Eliminating unnecessary application keepalives is also crucial, as the carrier network manages the connection lifecycle independently of the device’s radio state. Anticipating network latency overhead is another important consideration. Establishing a new connection can take up to 600 ms in 4G and up to 3500 ms in 3G, considering the control plane, DNS lookup, TCP handshake, TLS handshake, and the HTTP request. One effective strategy we adopted was to send an “empty” request right before the user interacts with an input component, thereby preemptively setting up the connection and making subsequent requests faster.

Furthermore, it’s beneficial to batch data transfers by downloading as much data as possible quickly and then allowing the radio to return to idle. This approach maximizes throughput and battery life, as the mobile radio interface is optimized for this, offering significant performance and efficiency improvements for mobile applications.

Measuring the Impact of Our Optimizations

Before implementing the multi-region architecture, our users were experiencing a p90 latency of 600 ms to 700 ms, as highlighted by Figure 4 and 5, which resulted in a poor experience. This level of latency severely impacted the functionality of our autocomplete service. Waiting that long to autocomplete a term is counterproductive, as users might prefer typing the entire text themselves, even at the risk of making typos.

Afterward, the latency improved, but not as much as we had hoped. It decreased by 200 ms at p90, significantly better than before but still not as low as expected for a multi-region setup given the investment. Our goal was to achieve a latency of around 100 ms to be considered instantaneous.

We then decided to anticipate the latency overhead by implementing a pre-fetch endpoint, mentioned in the Optimizing section. After this change, the latency dropped to 123,3 ms at p90 on iOS and 134,6 ms at p90 on Android.

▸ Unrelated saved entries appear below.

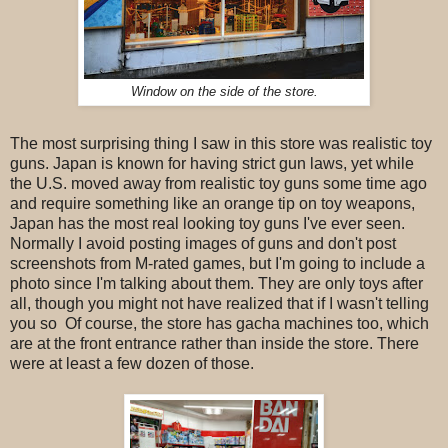
Window on the side of the store.
The most surprising thing I saw in this store was realistic toy
guns. Japan is known for having strict gun laws, yet while
the U.S. moved away from realistic toy guns some time ago
and require something like an orange tip on toy weapons,
Japan has the most real looking toy guns I've ever seen.
Normally I avoid posting images of guns and don't post
screenshots from M-rated games, but I'm going to include a
photo since I'm talking about them. They are only toys after
all, though you might not have realized that if I wasn't telling
you so Of course, the store has gacha machines too, which
are at the front entrance rather than inside the store. There
were at least a few dozen of those.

The pre-fetch endpoint handles all the heavy lifting, with a p90 latency of 561 ms on Android and 471 ms on iOS. However, the user does not perceive it this time because the request is made preemptively, right on time.

Figure 4: Perceived latency breakdown before and after the multi-region architecture for iOS

Figure 5: Perceived latency breakdown before and after the multi-region architecture for Android

Another significant change resulting from the project was a noticeable shift in network usage patterns. Among iOS users, Wi-Fi usage dropped from 63,47% to 49,33%, suggesting that more users are now accessing the app through their mobile networks. This shift is further supported by an increase in LTE usage, which rose from 24,58% to 29,30%.

Android users saw similar benefits, with Wi-Fi usage decreasing from 67,08% to 51,18%. Meanwhile, LTE usage grew from 30,31% to 44,46%. These changes suggest that network optimization has enabled users to rely more on mobile networks than before, enhancing their overall experience.

Figure 6: Latency perceived by users before and after the multi-region project

Conclusion

In a Socratic fashion, “understanding the question is half the answer”. Every piece of software, despite following several common patterns, is unique. This uniqueness stems from various factors such as business requirements, technology constraints, and the team building it. The key is the evaluation and the systematic analysis of tradeoffs.

Optimizing a service through a multi-region approach might not be the best choice for many use cases or could be more complex and more challenging to implement in others. In our case, this architecture resulted in significant latency reductions that we initially expected, further research revealed that a simple technique—pre-fetching—could reduce perceived latency even further.

Future endeavors may include a deeper analysis using more robust metrics suited to systems of this kind, such as Minimum Keystroke Length (MKS) and Effort Saved (e-Saved). Both are user-assist metrics that measure how helpful the service is: e-Saved, for example, indicates the ratio of characters a user does not need to type to complete a query. Furthermore, improving observability by distinguishing metrics across regions could reveal different access patterns, potentially requiring region-specific optimizations.